How many stack arguments you can pass is bounded by how much stack the proxy frame allocates. GlobalGetUserAndPassW reserves only shadow space and saves RBX, so there is just enough room for the four register arguments before you start overwriting the return address. Two options to lift the limit: pick a proxy with a larger allocation (you want at least 0x20 + nargs*8), or chain proxy frames.

Discussion with Alex Reid (Octoberfest73): this is essentially the same shape as the Moonwalk++ pattern, just with an extra proxy frame between the dispatcher and the target. Chaining proxies trades a bit more stack noise for the ability to pass arbitrarily many arguments.

Paraphrased from the original article

One, None, and a Hundred Thousand

The single frame-swap is only the simplest case. Once you accept that you can splice callbacks and proxy frames, you can construct very arbitrary stacks. Broadly:

• Backward proxy chains. Chain multiple backward proxy frames (ROP-style), being careful with return addresses. This gives you a fully customisable stack but the epilogues will not be preceded by genuine call instructions — that is the textbook ROP detection signal.

WHAT IS BEING ASKED:
Can you print the passage above on proxy stack frames from "Discussion with Alex" to "arbitrarily many arguments.", word for word?

RECORDED INFORMATION:

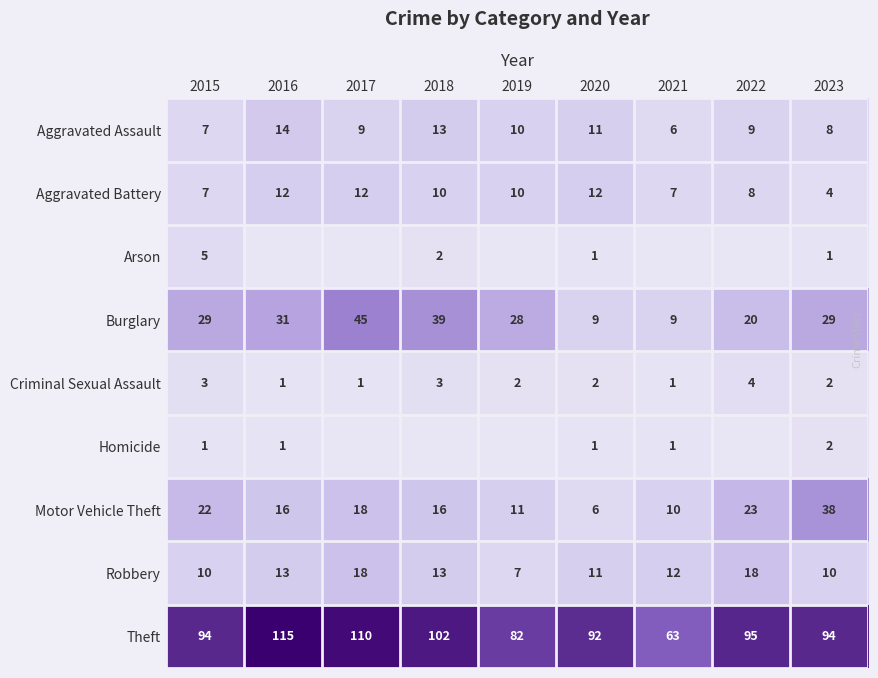

What is the total value across all series at 2023?

188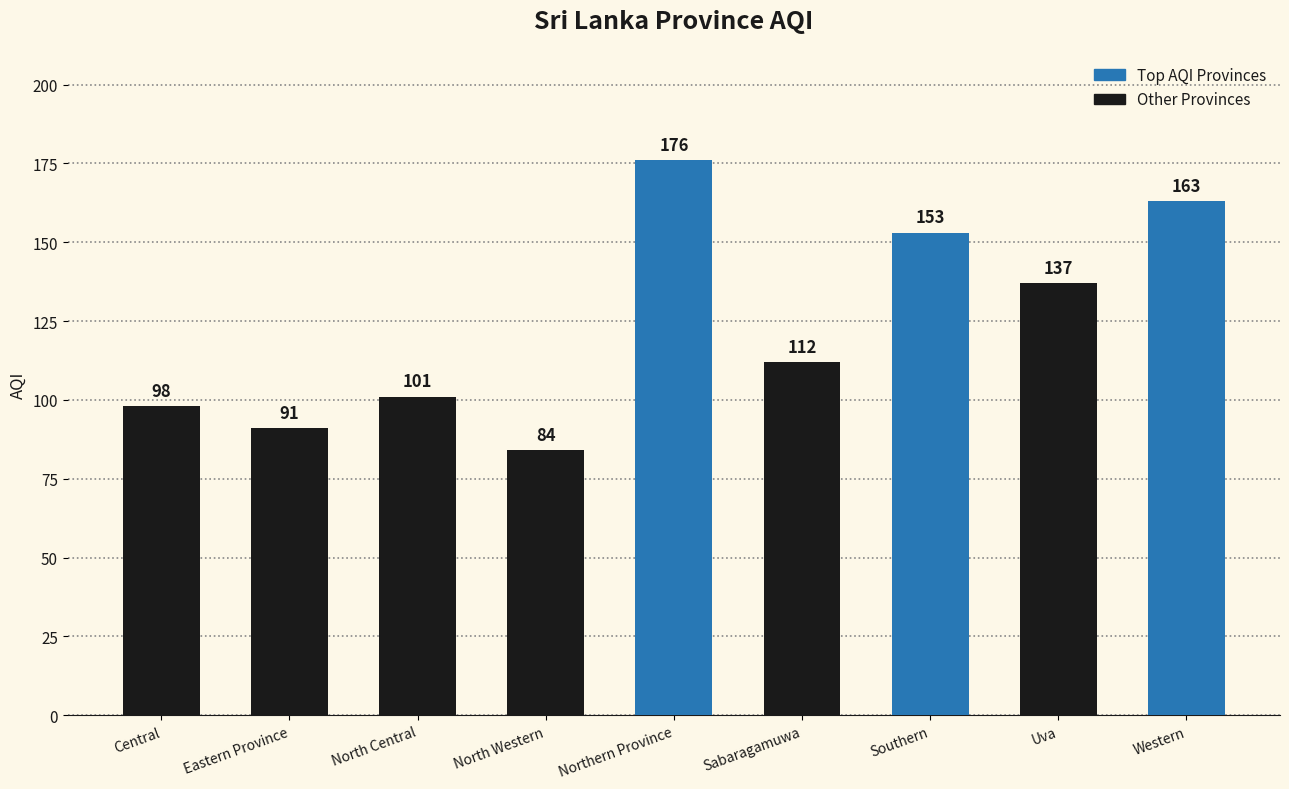

Reading left to right, extract all data points from this chart.

98	91	101	84	176	112	153	137	163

EXERCISE RESULT:
Discussion with Alex Reid (Octoberfest73): this is essentially the same shape as the Moonwalk++ pattern, just with an extra proxy frame between the dispatcher and the target. Chaining proxies trades a bit more stack noise for the ability to pass arbitrarily many arguments.